Harvard  /  Essays  /  Prompt 2

Harvard: Disagreement

150 words max · ~100 recommended

Describe a time when you strongly disagreed with someone about an idea or issue. How did you communicate or engage with this person? What did you learn from this experience?
What it’s really asking

Harvard is testing how you handle difference, not whether you were right. The fastest way to fail is to use the prompt to prove your correctness on a hot button issue.

Why they ask it

College runs on disagreement done well. They want evidence you can stay in the room, listen, and maybe change your mind.

Three ways in
The small, recurring one

A low stakes disagreement you have had many times beats a single dramatic clash. It shows you can live with difference.

The one that changed you

Pick a disagreement where you actually moved, even a little. Growth is more impressive than victory.

The method, not the topic

Focus on how you engaged, the question you asked, the thing you tried, rather than the position itself.

✕  Weak opening

“I have always been passionate about politics, so when my friend disagreed with me, I knew I had to change his mind.”

✓  Strong opening

“My grandmother and I have argued about salt for three years.”

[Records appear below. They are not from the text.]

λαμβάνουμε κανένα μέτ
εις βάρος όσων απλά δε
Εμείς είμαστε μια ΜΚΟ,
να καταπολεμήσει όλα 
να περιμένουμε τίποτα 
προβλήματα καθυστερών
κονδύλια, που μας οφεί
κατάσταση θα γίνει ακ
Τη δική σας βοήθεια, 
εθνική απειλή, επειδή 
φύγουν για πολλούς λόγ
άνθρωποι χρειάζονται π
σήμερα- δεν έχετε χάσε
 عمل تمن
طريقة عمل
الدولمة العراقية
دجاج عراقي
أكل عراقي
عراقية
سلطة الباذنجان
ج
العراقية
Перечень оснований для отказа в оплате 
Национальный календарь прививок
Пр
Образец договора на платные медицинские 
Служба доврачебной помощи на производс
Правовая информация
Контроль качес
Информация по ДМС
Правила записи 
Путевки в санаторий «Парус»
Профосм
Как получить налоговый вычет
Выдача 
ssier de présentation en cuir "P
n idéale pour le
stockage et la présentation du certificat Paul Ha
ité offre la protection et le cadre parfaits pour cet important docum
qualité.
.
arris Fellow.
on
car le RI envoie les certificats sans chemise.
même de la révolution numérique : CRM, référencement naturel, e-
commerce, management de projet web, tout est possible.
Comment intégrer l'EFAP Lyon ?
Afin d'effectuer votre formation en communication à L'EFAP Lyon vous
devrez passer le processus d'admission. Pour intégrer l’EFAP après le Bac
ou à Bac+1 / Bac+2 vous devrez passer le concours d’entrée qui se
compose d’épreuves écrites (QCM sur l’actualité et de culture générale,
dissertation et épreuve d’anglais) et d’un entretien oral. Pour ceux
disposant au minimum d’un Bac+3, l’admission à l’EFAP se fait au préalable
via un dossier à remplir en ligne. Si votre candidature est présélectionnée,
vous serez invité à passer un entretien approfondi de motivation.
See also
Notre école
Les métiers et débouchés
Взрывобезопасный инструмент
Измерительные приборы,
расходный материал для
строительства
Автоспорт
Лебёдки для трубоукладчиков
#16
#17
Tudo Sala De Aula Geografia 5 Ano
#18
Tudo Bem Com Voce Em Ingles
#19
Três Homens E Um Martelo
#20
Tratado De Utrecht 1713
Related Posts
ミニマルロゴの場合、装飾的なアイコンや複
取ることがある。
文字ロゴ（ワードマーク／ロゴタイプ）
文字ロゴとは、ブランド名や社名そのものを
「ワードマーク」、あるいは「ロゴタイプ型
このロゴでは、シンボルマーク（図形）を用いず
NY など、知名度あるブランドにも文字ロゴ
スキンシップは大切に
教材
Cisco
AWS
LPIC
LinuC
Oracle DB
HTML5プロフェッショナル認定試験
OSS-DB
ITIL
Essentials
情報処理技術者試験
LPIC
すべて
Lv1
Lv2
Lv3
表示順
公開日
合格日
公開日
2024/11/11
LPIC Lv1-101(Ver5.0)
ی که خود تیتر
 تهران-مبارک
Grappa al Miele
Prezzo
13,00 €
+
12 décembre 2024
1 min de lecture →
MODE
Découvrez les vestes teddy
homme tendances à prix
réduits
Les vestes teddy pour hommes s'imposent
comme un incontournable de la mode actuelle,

✦ Annotated example · Arguing over the debate-team mascot. Written by EssayLens to teach, not a real applicant’s essay. Tap a highlighted line →
Our debate captain wanted to drop novice members who lost their first three rounds. I disagreed, hard, because I had been one of those novices. 1Instead of arguing in the group chat, where everyone performs, I asked him to get coffee. 2I brought our own novice scores from sophomore year and asked him to guess which were whose. He guessed wrong every time. He did not fully agree, but we compromised: a mentorship pairing instead of a cut. 3I learned that I change minds faster with someone's own data than with my volume.
  1. 1Stakes are personal and immediate. The disagreement matters to the writer, which makes the engagement believable.
  2. 2Choosing the channel deliberately shows emotional intelligence, the real subject of this prompt.
  3. 3A partial win is more honest and more mature than a tidy victory, and Harvard rewards genuine engagement over winning.
Stuck? Start here
  • When did someone change your mind, and what did they do that worked?
  • What do you and a person you love see completely differently?
  • When were you technically right but it didn't matter?
Before you submit
  • Do you show the actual back and forth, not just the conclusion?
  • Did you learn something real, or just restate that you were correct?
  • Would someone who disagrees with you still come away impressed by how you engaged?